*** Records provided Section Begins ***

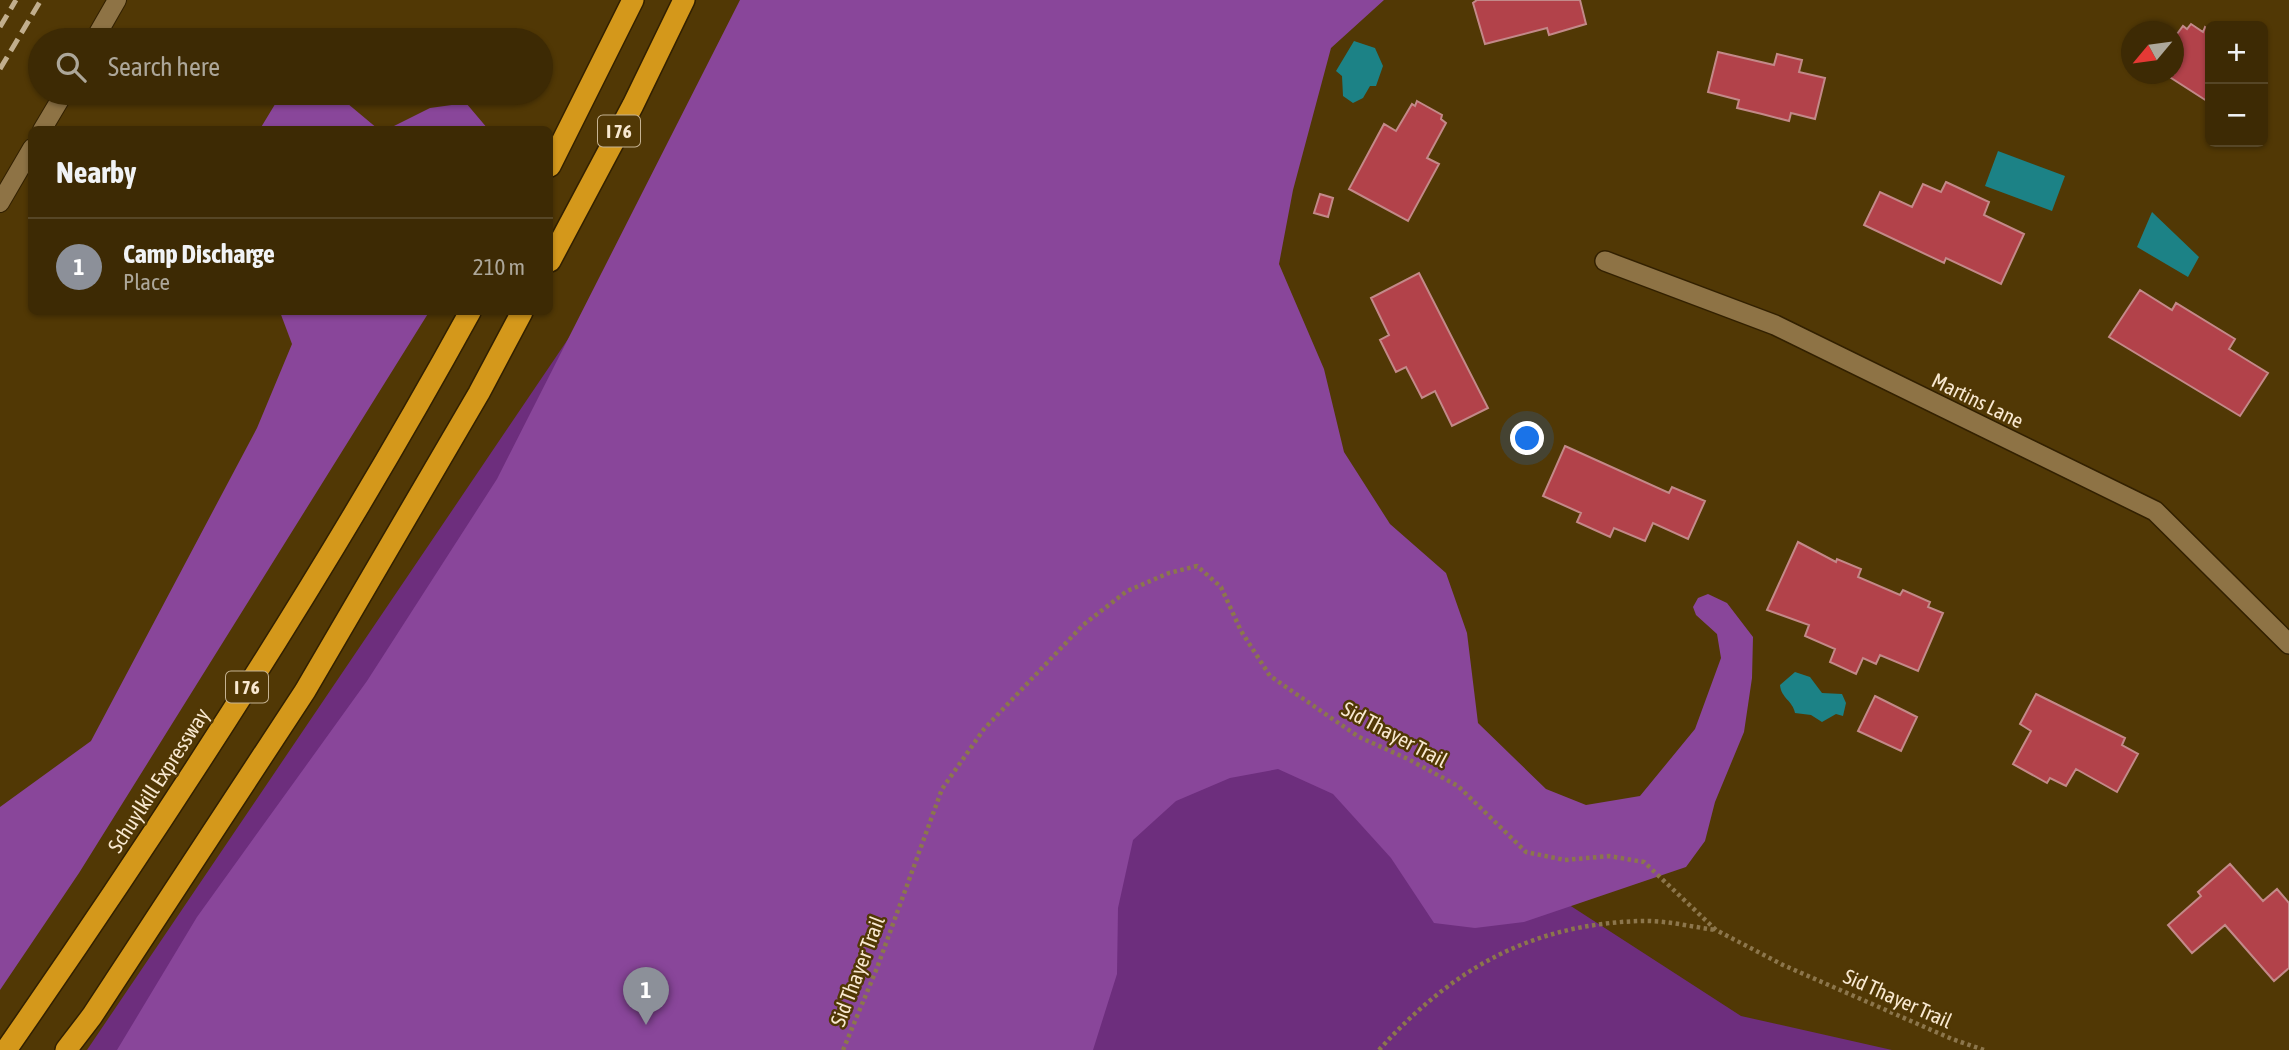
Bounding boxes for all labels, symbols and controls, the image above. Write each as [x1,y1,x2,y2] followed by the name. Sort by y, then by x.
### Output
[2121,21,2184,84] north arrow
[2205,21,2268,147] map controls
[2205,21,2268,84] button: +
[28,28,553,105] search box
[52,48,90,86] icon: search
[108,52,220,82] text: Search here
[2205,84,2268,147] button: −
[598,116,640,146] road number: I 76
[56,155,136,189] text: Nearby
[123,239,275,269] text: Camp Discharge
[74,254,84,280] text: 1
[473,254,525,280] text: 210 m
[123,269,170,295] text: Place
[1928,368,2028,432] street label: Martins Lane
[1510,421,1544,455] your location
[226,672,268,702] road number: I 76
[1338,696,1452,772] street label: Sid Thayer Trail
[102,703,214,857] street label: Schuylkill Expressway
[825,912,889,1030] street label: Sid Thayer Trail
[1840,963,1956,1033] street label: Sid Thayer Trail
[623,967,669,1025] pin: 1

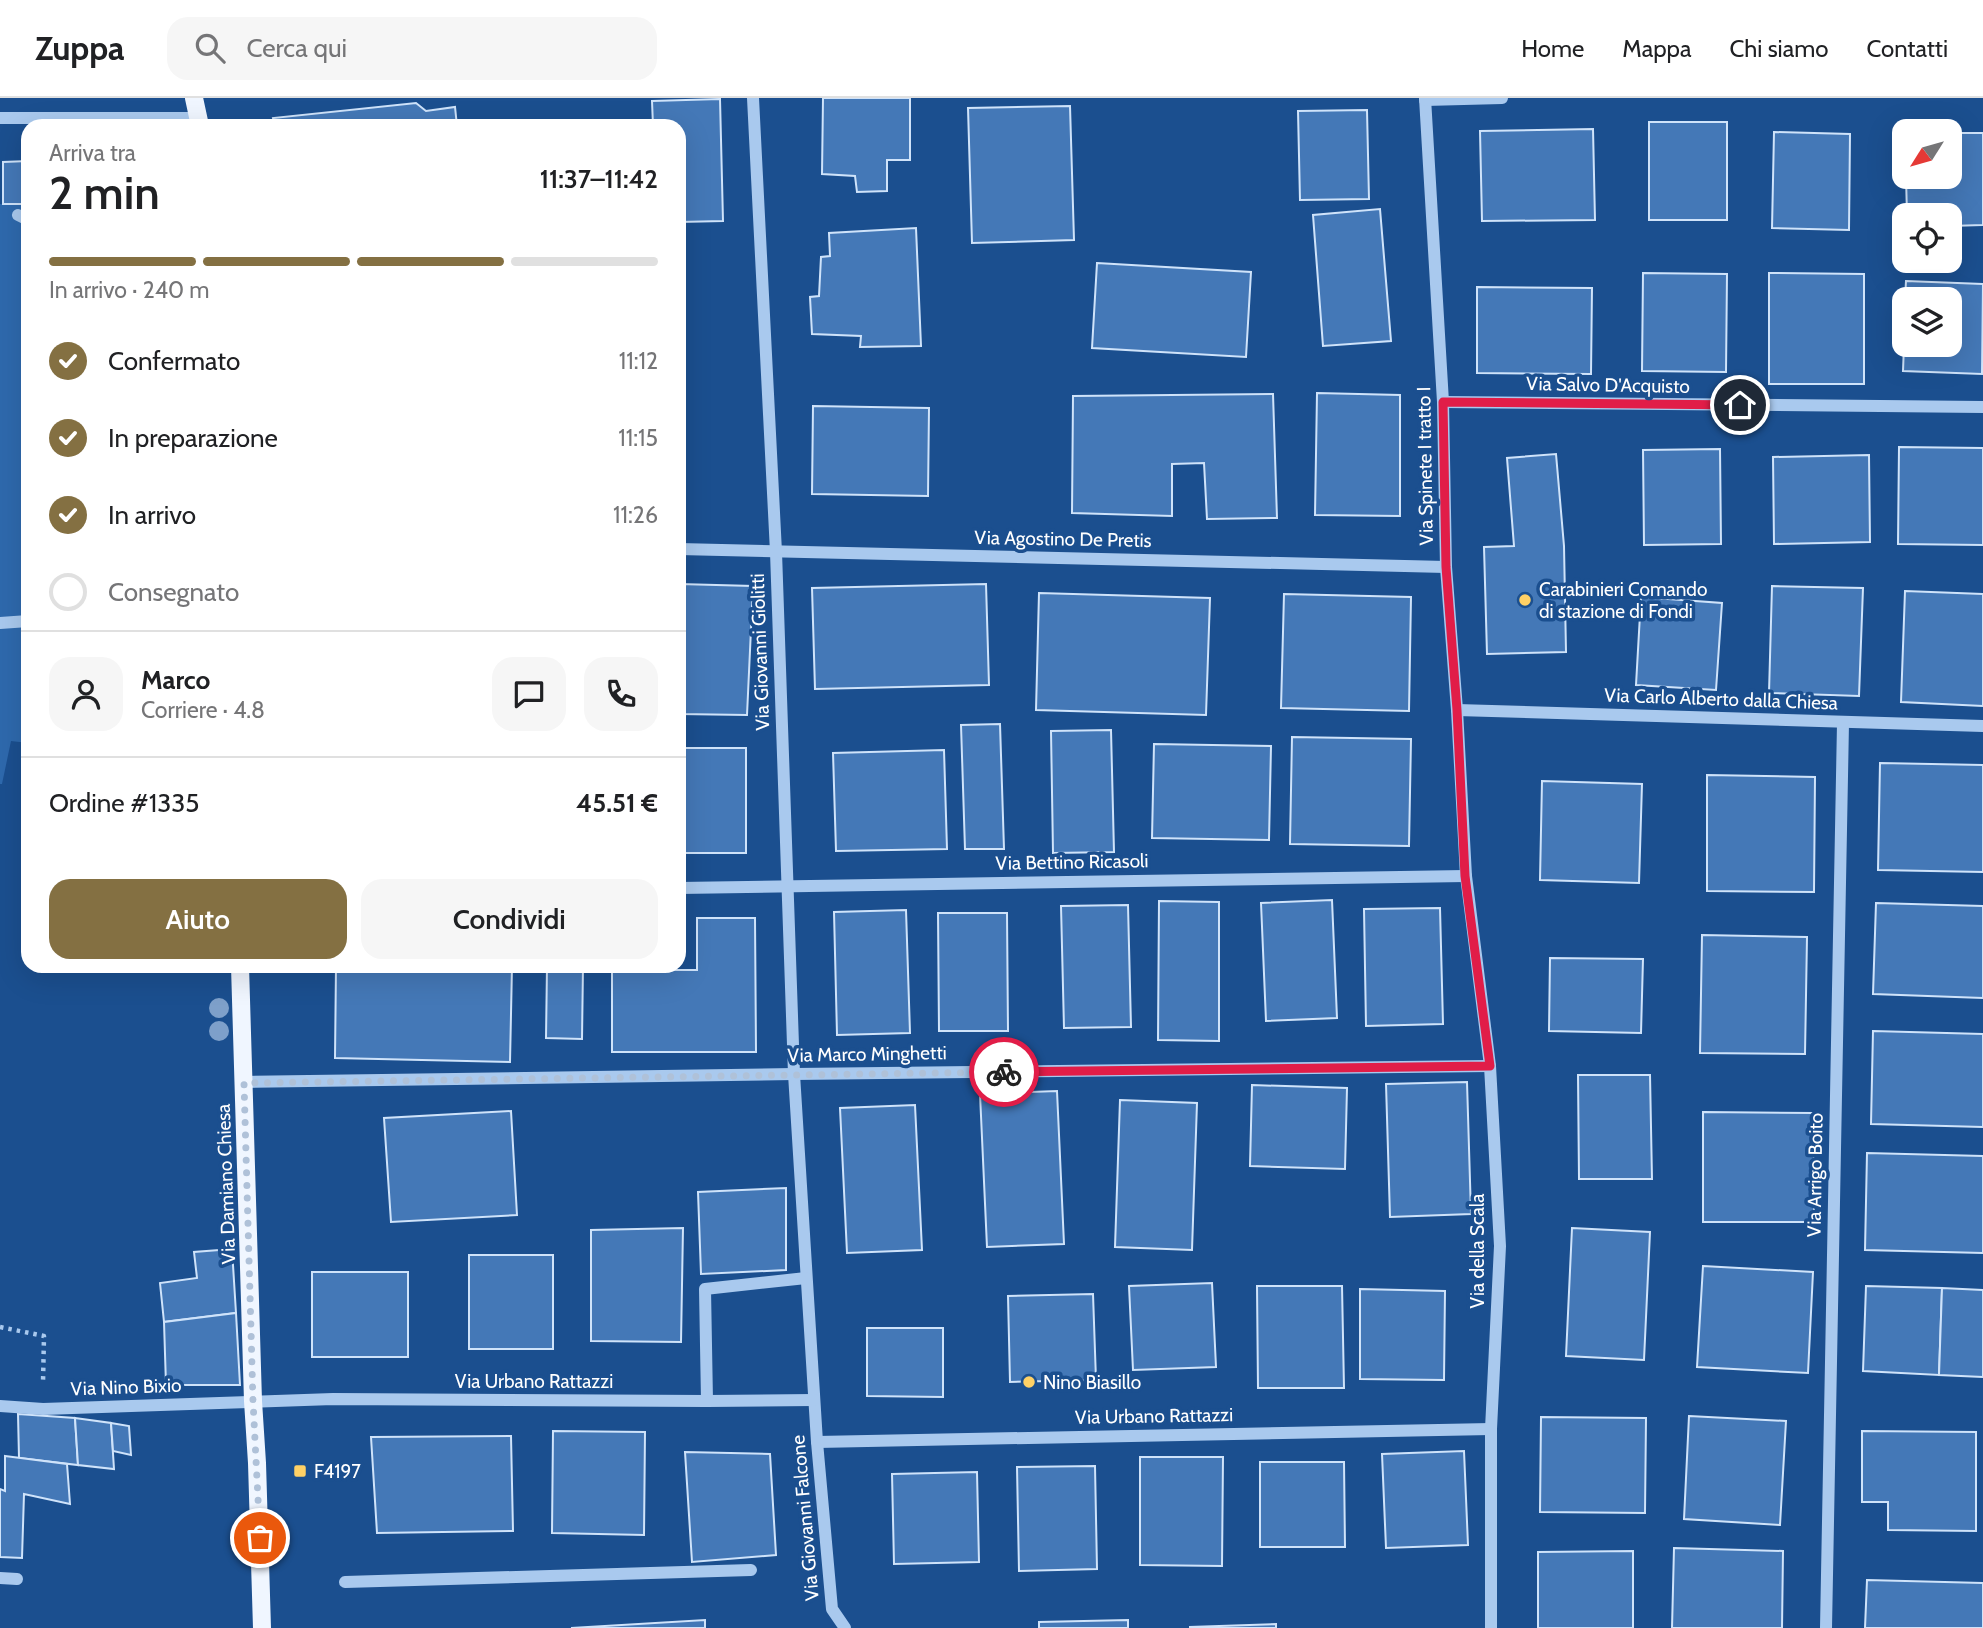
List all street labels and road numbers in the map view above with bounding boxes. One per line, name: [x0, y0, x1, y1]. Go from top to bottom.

*** Records provided Section Ends ***

Search the records above for the string "name". Report each line that has it.

Bounding boxes for all labels, symbols and controls, the image above. Write each as [x1,y1,x2,y2] followed by the name. Sort by y, then by x.
List all street labels and road numbers in the map view above with bounding boxes. One per line, name: [x0, y0, x1, y1]. Go from top to bottom.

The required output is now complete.